# [Problem to solve]
If a line in the listing below includes the word "Courtyard", pick it out.

# [Records provided]
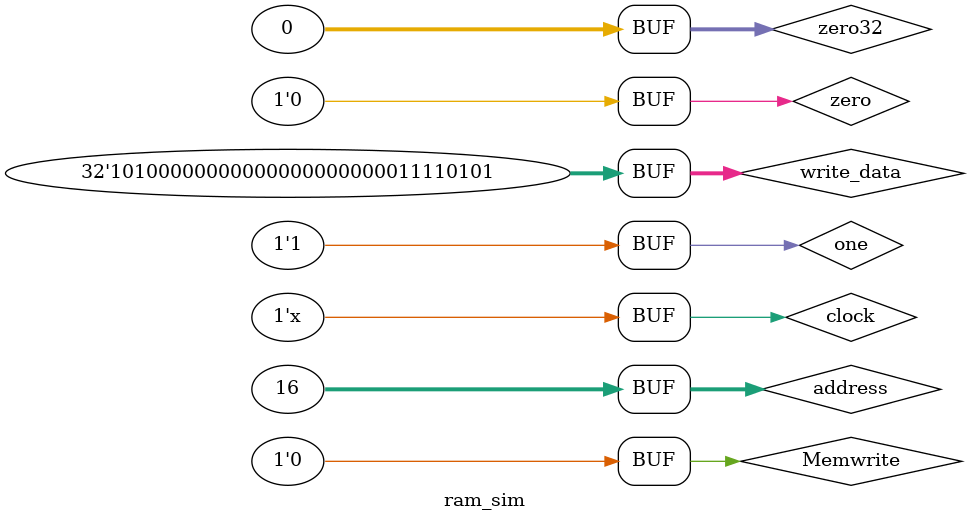
<source format=v>
`timescale 1ns / 1ps


module ram_sim ();

    // input
    reg[31:0] address = 32'h00000010;     //À´×ÔmemorioÄ£¿é£¬Ô´Í·ÊÇÀ´×ÔÖ´ÐÐµ¥ÔªËã³öµÄalu_result
    reg[31:0] write_data = 32'ha0000000;  //À´×ÔÒëÂëµ¥ÔªµÄread_data2
    reg  Memwrite = 1'b0;         //À´×Ô¿ØÖÆµ¥Ôª
    reg  clock = 1'b0; 
    reg  zero =1'b0;
    reg[31:0] zero32= 32'h00000000;
    reg one = 1'b1;   
    // output
    wire[31:0] read_data;

    dmemory32 Uram (
	    .ram_clk_i	(clock),
		.ram_wen_i	(Memwrite),		// À´×Ô¿ØÖÆµ¥Ôª
		.ram_adr_i	(address[15:2]),// À´×ÔmemorioÄ£¿é£¬Ô´Í·ÊÇÀ´×ÔÖ´ÐÐµ¥ÔªËã³öµÄalu_result
		.ram_dat_i	(write_data),	// À´×ÔÒëÂëµ¥ÔªµÄread_data2
		.ram_dat_o	(read_data),		// ´Ó´æ´¢Æ÷ÖÐ»ñµÃµÄÊý¾Ý
			// UART Programmer Pinouts
        .upg_rst_i  (zero),      // UPG reset (Active High)
        .upg_clk_i  (zero),      // UPG ram_clk_i (10MHz)
	    .upg_wen_i  (zero),		// UPG write enable
        .upg_adr_i   (zero32),		// UPG write address
        .upg_dat_i   (zero32),		// UPG write data
        .upg_done_i         (one)     // 1 if programming is finished
	);

    initial begin
      #200 begin write_data = 32'hA00000F5;Memwrite = 1'b1; end
      #200 Memwrite = 1'b0;
    end
    always #50 clock = ~clock;
	
endmodule

</source>
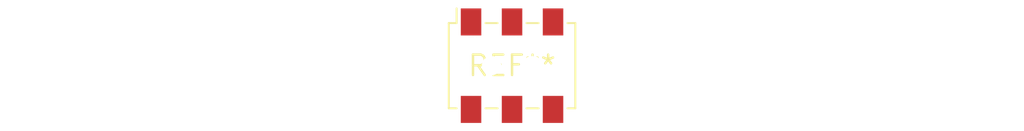
<source format=kicad_pcb>
(kicad_pcb (version 20240108) (generator pcbnew)

  (general
    (thickness 1.6)
  )

  (paper "A4")
  (layers
    (0 "F.Cu" signal)
    (31 "B.Cu" signal)
    (32 "B.Adhes" user "B.Adhesive")
    (33 "F.Adhes" user "F.Adhesive")
    (34 "B.Paste" user)
    (35 "F.Paste" user)
    (36 "B.SilkS" user "B.Silkscreen")
    (37 "F.SilkS" user "F.Silkscreen")
    (38 "B.Mask" user)
    (39 "F.Mask" user)
    (40 "Dwgs.User" user "User.Drawings")
    (41 "Cmts.User" user "User.Comments")
    (42 "Eco1.User" user "User.Eco1")
    (43 "Eco2.User" user "User.Eco2")
    (44 "Edge.Cuts" user)
    (45 "Margin" user)
    (46 "B.CrtYd" user "B.Courtyard")
    (47 "F.CrtYd" user "F.Courtyard")
    (48 "B.Fab" user)
    (49 "F.Fab" user)
    (50 "User.1" user)
    (51 "User.2" user)
    (52 "User.3" user)
    (53 "User.4" user)
    (54 "User.5" user)
    (55 "User.6" user)
    (56 "User.7" user)
    (57 "User.8" user)
    (58 "User.9" user)
  )

  (setup
    (pad_to_mask_clearance 0)
    (pcbplotparams
      (layerselection 0x00010fc_ffffffff)
      (plot_on_all_layers_selection 0x0000000_00000000)
      (disableapertmacros false)
      (usegerberextensions false)
      (usegerberattributes false)
      (usegerberadvancedattributes false)
      (creategerberjobfile false)
      (dashed_line_dash_ratio 12.000000)
      (dashed_line_gap_ratio 3.000000)
      (svgprecision 4)
      (plotframeref false)
      (viasonmask false)
      (mode 1)
      (useauxorigin false)
      (hpglpennumber 1)
      (hpglpenspeed 20)
      (hpglpendiameter 15.000000)
      (dxfpolygonmode false)
      (dxfimperialunits false)
      (dxfusepcbnewfont false)
      (psnegative false)
      (psa4output false)
      (plotreference false)
      (plotvalue false)
      (plotinvisibletext false)
      (sketchpadsonfab false)
      (subtractmaskfromsilk false)
      (outputformat 1)
      (mirror false)
      (drillshape 1)
      (scaleselection 1)
      (outputdirectory "")
    )
  )

  (net 0 "")

  (footprint "Samtec_HLE-103-02-xxx-DV-BE-LC_2x03_P2.54mm_Horizontal" (layer "F.Cu") (at 0 0))

)

</source>
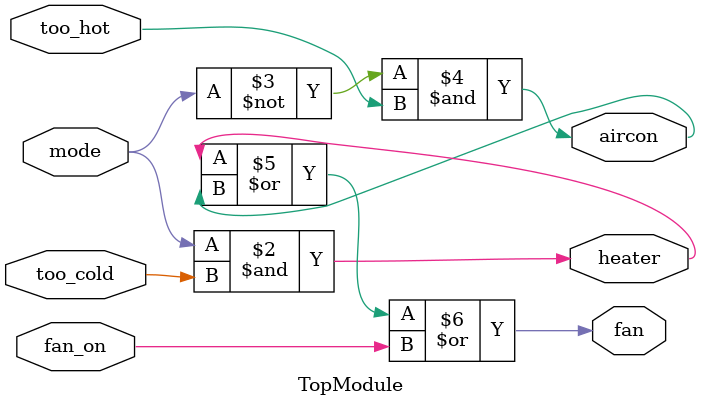
<source format=sv>

module TopModule (
  input mode,
  input too_cold,
  input too_hot,
  input fan_on,
  output heater,
  output aircon,
  output fan
);
always @(*) begin
    heater = mode & too_cold;
    aircon = ~mode & too_hot;
    fan = heater | aircon | fan_on;
end
endmodule

</source>
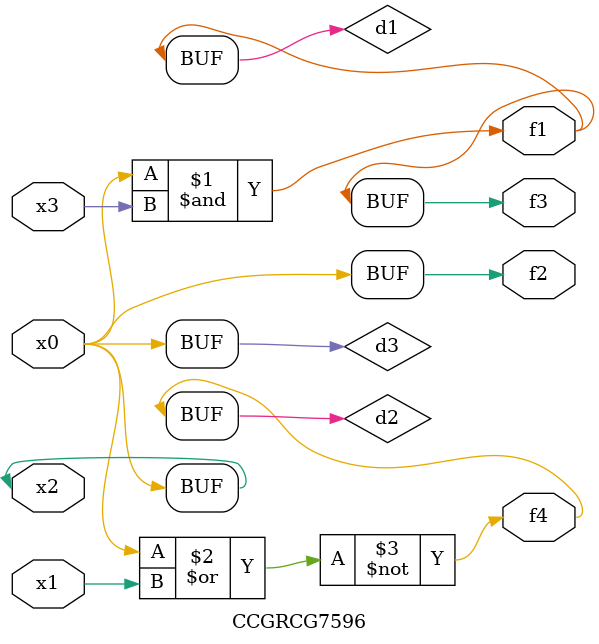
<source format=v>
module CCGRCG7596(
	input x0, x1, x2, x3,
	output f1, f2, f3, f4
);

	wire d1, d2, d3;

	and (d1, x2, x3);
	nor (d2, x0, x1);
	buf (d3, x0, x2);
	assign f1 = d1;
	assign f2 = d3;
	assign f3 = d1;
	assign f4 = d2;
endmodule

</source>
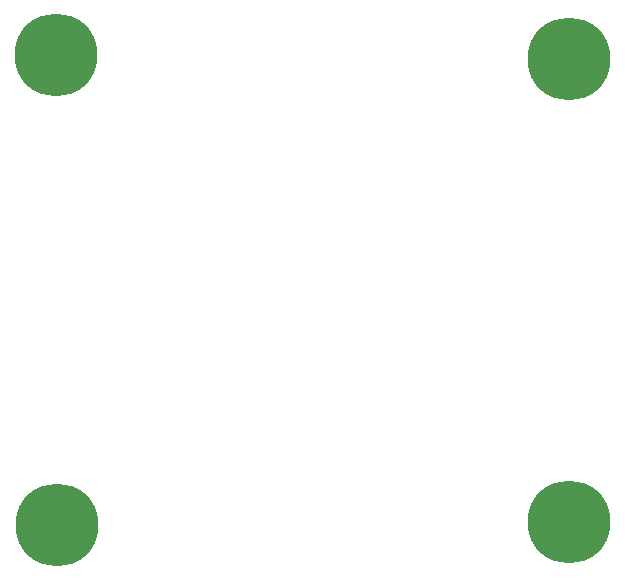
<source format=gko>
G04 Layer_Color=16711935*
%FSLAX44Y44*%
%MOMM*%
G71*
G01*
G75*
%ADD32C,7.0000*%
G54D32*
X245916Y1113746D02*
D03*
X679916Y1110246D02*
D03*
X246666Y715996D02*
D03*
X679916Y717996D02*
D03*
M02*

</source>
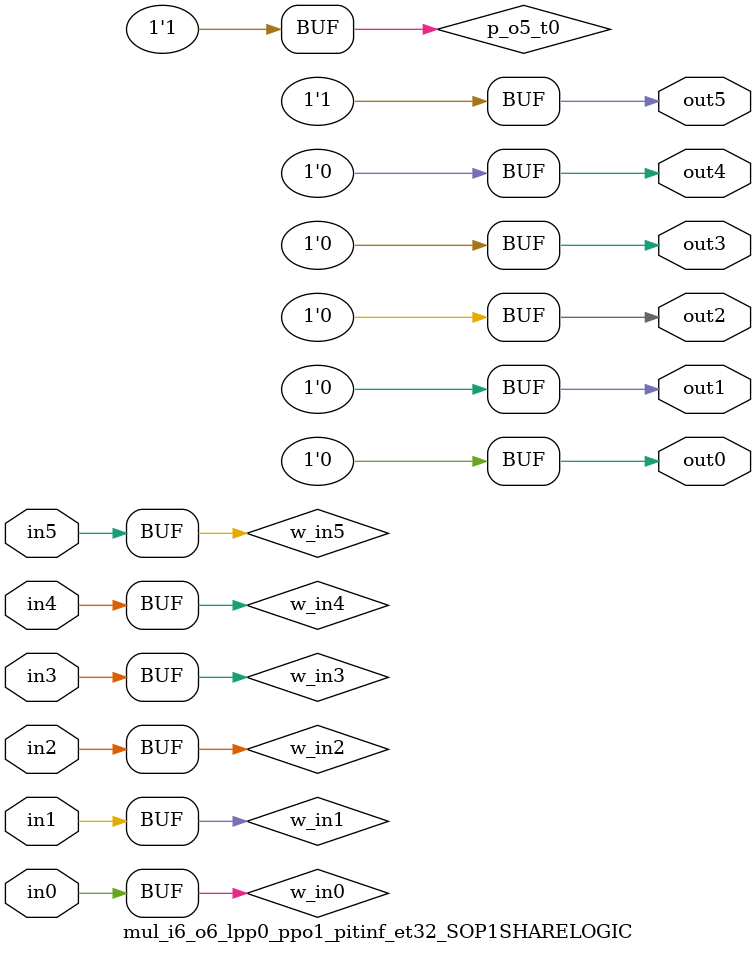
<source format=v>
module mul_i6_o6_lpp0_ppo1_pitinf_et32_SOP1SHARELOGIC (in0, in1, in2, in3, in4, in5, out0, out1, out2, out3, out4, out5);
// declaring inputs
input in0,  in1,  in2,  in3,  in4,  in5;
// declaring outputs
output out0,  out1,  out2,  out3,  out4,  out5;
// JSON model input
wire w_in5, w_in4, w_in3, w_in2, w_in1, w_in0;
// JSON model output
wire w_g25, w_g50, w_g71, w_g81, w_g88, w_g91;
//json model
wire p_o0_t0, p_o1_t0, p_o2_t0, p_o3_t0, p_o4_t0, p_o5_t0;
// JSON model input assign
assign w_in5 = in5;
assign w_in4 = in4;
assign w_in3 = in3;
assign w_in2 = in2;
assign w_in1 = in1;
assign w_in0 = in0;
//json model assigns (approximated/XPATed part)
assign out0 = 0;
assign out1 = 0;
assign out2 = 0;
assign out3 = 0;
assign out4 = 0;
assign p_o5_t0 = 1;
assign out5 = p_o5_t0;
endmodule
</source>
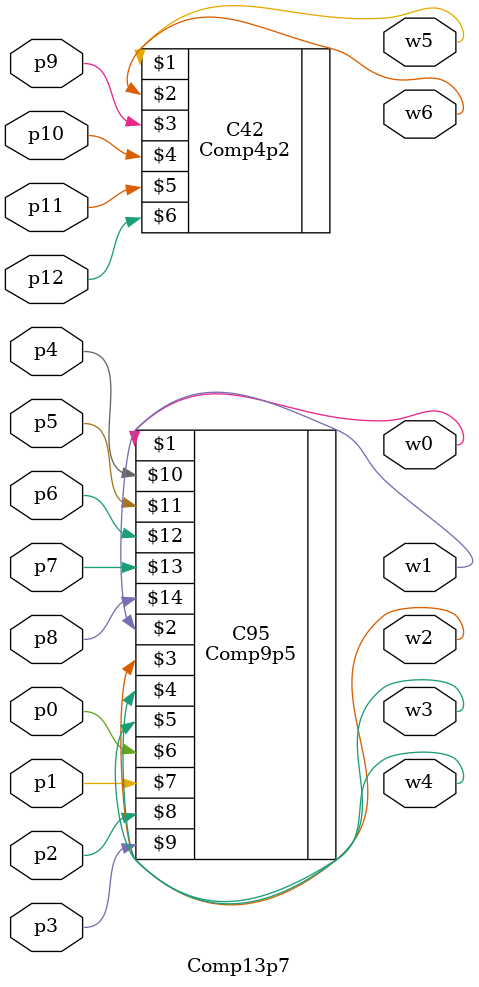
<source format=v>


module Comp13p7(w0, w1, w2, w3, w4, w5, w6, p0, p1, p2, p3, p4, p5, p6, p7, p8, p9, p10, p11, p12);

input p0, p1, p2, p3, p4, p5, p6, p7, p8, p9, p10, p11, p12;
output w0, w1, w2, w3, w4, w5, w6;

Comp9p5 C95(w0, w1, w2, w3, w4, p0, p1, p2, p3, p4, p5, p6, p7, p8);
Comp4p2 C42(w5, w6, p9, p10, p11, p12);

endmodule

</source>
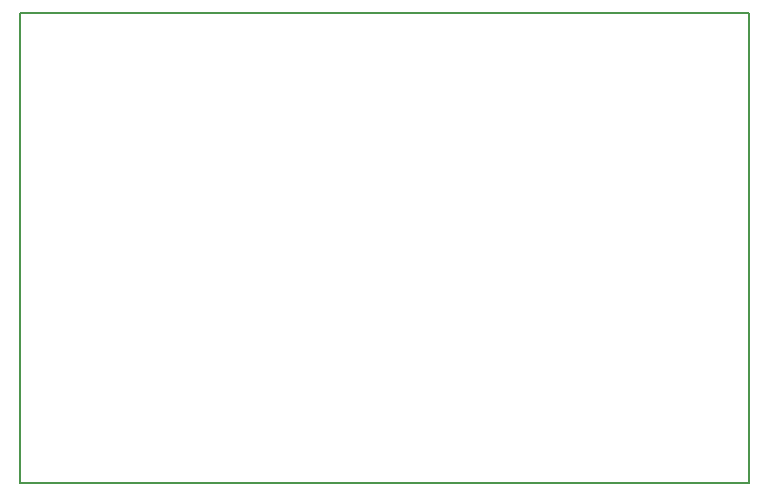
<source format=gm1>
G04 MADE WITH FRITZING*
G04 WWW.FRITZING.ORG*
G04 DOUBLE SIDED*
G04 HOLES PLATED*
G04 CONTOUR ON CENTER OF CONTOUR VECTOR*
%ASAXBY*%
%FSLAX23Y23*%
%MOIN*%
%OFA0B0*%
%SFA1.0B1.0*%
%ADD10R,2.440940X1.574800*%
%ADD11C,0.008000*%
%ADD10C,0.008*%
%LNCONTOUR*%
G90*
G70*
G54D10*
G54D11*
X4Y1571D02*
X2437Y1571D01*
X2437Y4D01*
X4Y4D01*
X4Y1571D01*
D02*
G04 End of contour*
M02*
</source>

# [The completed task]
    (46 "B.CrtYd" user "B.Courtyard")
    (47 "F.CrtYd" user "F.Courtyard")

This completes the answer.